A product of the construction industry, this liquid plastic could be poured into molds or allowed to expand freely, granting an expressive range particularly well suited to Szaponikow’s needs at a critical moment in her career. In polyurethane, Szapocznikow found a soft, malleable medium in which to embed various objects and contrasting materials. Represented here by ‘Untitled’ (1968), the ‘Expansion’ series is characterized by the carcinogenic blackness of poured polyurethane, which engulfs the sculpture in an atmosphere of sickness and decay.
‘Belly-cushion’ (1968) was the first cast work that Szapocznikow made out of polyurethane foam. Like her ‘Lampe-Bouche’, the Belly-cushions were conceived as utilitarian objects: Szapocznikow imagined making these objects in large quantities for use as actual cushions in domestic settings.

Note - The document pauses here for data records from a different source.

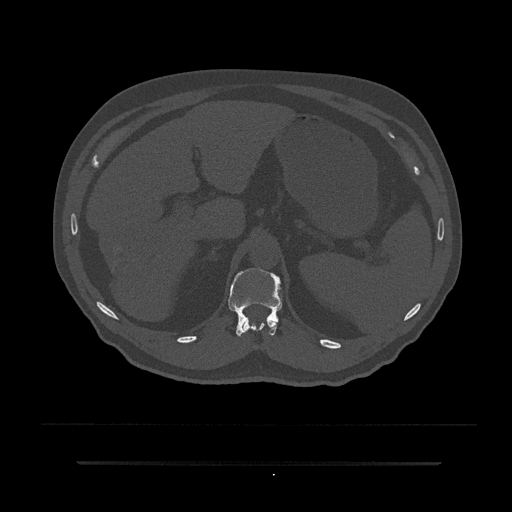
CT including the spine, one axial slice. Position 235 of 797 along the scan axis. Reconstruction kernel Br40s/3. 120 kVp. Bone window (W 1800 / L 400 HU). 0.5 mm slice thickness. 512 × 512 image matrix, field of view 464 × 464 mm. Patient: male, 59 years. From the clinical record (not read from this slice): primary cancer: bile ducts; vertebrae with lytic lesions (as recorded): T10.
Structures marked on this image (semi-automatic segmentation, software-assisted and operator-edited):
- T11 vertebra: bounding box (x1, y1, x2, y2) in pixels: (243, 319, 278, 332)
- T12 vertebra: (228, 268, 282, 336)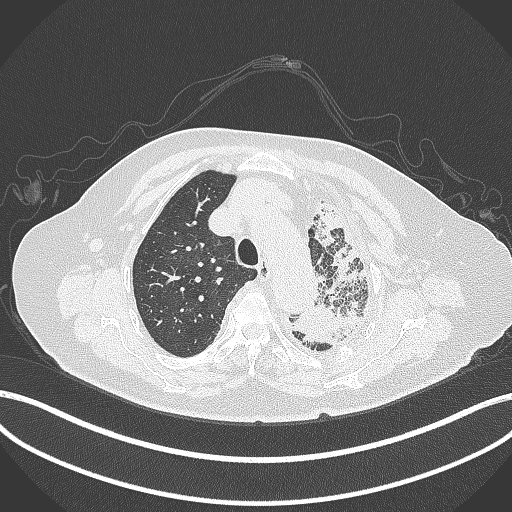
Chest CT, one axial slice. Slice 303 of 399 in the series (ordered by position). Lung window (W 1500 / L -600 HU). 1 mm slice thickness. 512 × 512 image matrix, field of view 400 × 400 mm. Female patient, age 75 years. From the clinical record (not read from this slice): clinical TNM (as recorded): T3 N3 M1.
Annotated regions visible in this slice (bounding box drawn by a radiologist):
- lung tumour (recorded histology: adenocarcinoma): bounding box <283,300,366,350> (left, top, right, bottom; pixels)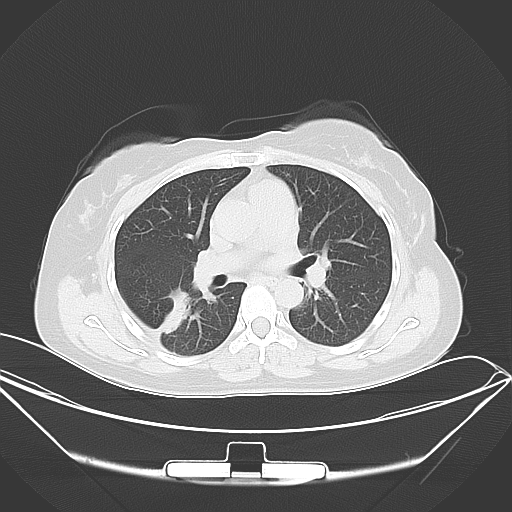
Chest CT, one axial slice; position 23 of 46 along the scan axis; lung window (W 1500 / L -600 HU); 5 mm slice thickness; 512 × 512 image matrix, field of view 407 × 407 mm. Female patient, age 42 years. From the clinical record (not read from this slice): clinical TNM (as recorded): T1c N0 M1a.
Annotated regions visible in this slice (rectangle marked by the reading radiologist):
- lung tumour (recorded histology: adenocarcinoma): bounding box <146,284,200,336> (left, top, right, bottom; pixels)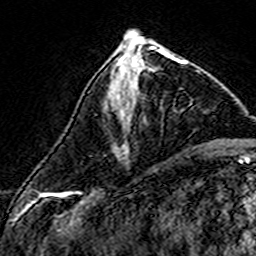
Breast MRI (dynamic contrast-enhanced), one axial slice. Slice 62 of 160 in the series (ordered by position). Cropped to one breast. Dynamic contrast-enhanced series, time point 2 of 7 at this slice position (early post-contrast). 3 T. TE 4.6 ms, TR 7.4 ms. 1 mm slice thickness. 256 × 256 image matrix, field of view 140 × 140 mm. Female patient.
Structures marked on this image (semi-automatic segmentation, software-assisted and operator-edited):
- enhancing-tissue mask used for the functional tumour volume (all voxels passing the contrast-enhancement thresholds inside the analysis volume; usually the tumour): bounding box [x1, y1, x2, y2] px = [121, 56, 187, 116]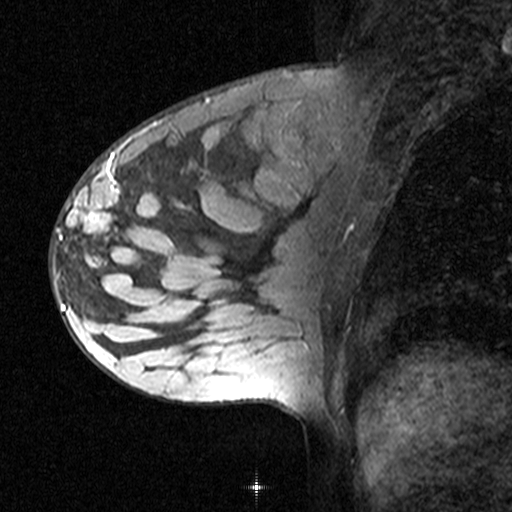
Breast MRI (dynamic contrast-enhanced), one sagittal slice; dynamic contrast-enhanced study with each time point stored as its own series, time point 2 of 3 at this slice position (early post-contrast, ordered by acquisition time); 1.5 T; TE 4.5 ms, TR 11 ms; 3 mm slice thickness; 512 × 512 image matrix, field of view 200 × 200 mm. Patient: female, 27 years. Case-level facts recorded for this patient, not image findings: setting: breast cancer imaged before/during neoadjuvant chemotherapy; receptor status: HR-positive, HER2-negative.
Outlined on this slice (semi-automatic segmentation, software-assisted and operator-edited):
- analysis volume of interest (the breast-tissue region the enhancement analysis was run in; not a lesion): box from (x=51, y=162) to (x=163, y=271) px
- tumour enhancement mask (voxels above the 90 % enhancement threshold inside the analysis volume of interest): (x=56, y=188)–(x=142, y=258)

1970–1971: Fetish Series The ‘Fetish’ series, made between 1970 and 1971, combines casts of body parts with classically feminine articles of clothing such as underwear, nylon stockings, and lace. The corporeal relationship between the sculptural cast and its bodily substrate is reflected in the physical connection one has with articles of clothing. Like a photograph or cast, clothes are left with an imprint of the body, a trace of the wearer.
1972: The Bachelor’s Ashtray ‘The Bachelor’s Ashtray I’ was made in 1972 as part of a series of works for Szapocznikow’s soon-to-be widowed husband. A cast of the lower half of Alina’s face and neck is doubled to create a vessel for cigarette butts. The last work in this series, a photographic diptych titled ‘The Bachelor’s Ashtray IV’, depicts cigarette butts decimating an otherwise fresh stick of butter on a white plate—a wholesome domestic scene ravaged by the toxic intrusion of carcinogenic agents. Pleasure is conflated with pain, sustenance with starvation; these uncanny juxtapositions evoke the perishable body in the artist’s final year.
1969–1972: Tumeurs, Autoportraits, Herbier In 1969, after having been diagnosed with breast cancer, Szapocznikow began making ‘Tumeurs’. These small, lumpen forms are molded from resin and contain mixtures of crumpled photographs, newspaper, and gauze. Significations of sickness and mortality became characteristic of Szapocznikow’s work beginning 1968. The ‘Herbier’ (1972) are sculptures and reliefs made from flattened casts of the bodies of Szapocznikow and her son Piotr. One of the artist’s last bodies of work, the ‘Herbier' capture distinct facial features and physical characteristics frozen in time.
Szapocznikow’s formerly sensual bodily forms have lost their volume; polyester resin has been pressed like a preserved flower between the pages of a book, giving the impression of frail, flayed skin. While skin is a layer of protection dividing interior from exterior and self from surroundings, Szapocznikow's thinned, detached integuments evoke the disintegration of barriers; the body’s layer of armor cannot protect it from the inevitability of death.
The Autoportraits, made in 1971 in both plaster and resin, evoke death masks; and indeed, Szapocznikow would die from cancer in the early months of 1973. These final works recall a significant moment in 1954 when Szapocznikow created her first cast of a human body: a death mask of her friend and artist Tadeusz Trepkowski. As Alina described her work at the end: ‘‘Despite everything, I persist in trying to fix in resin the traces of our body: I am convinced that of all the manifestations of the ephemeral, the human body is the most vulnerable, the only source of all joy, all suffering, and all truth.’
– The gallery’s first solo exhibition devoted to Szapocznikow, ‘To Exalt the Ephemeral: Alina Szapocznikow, 1962-1972’, is on view at Hauser & Wirth New York, 69th Street, 29 October – 21 December 2019.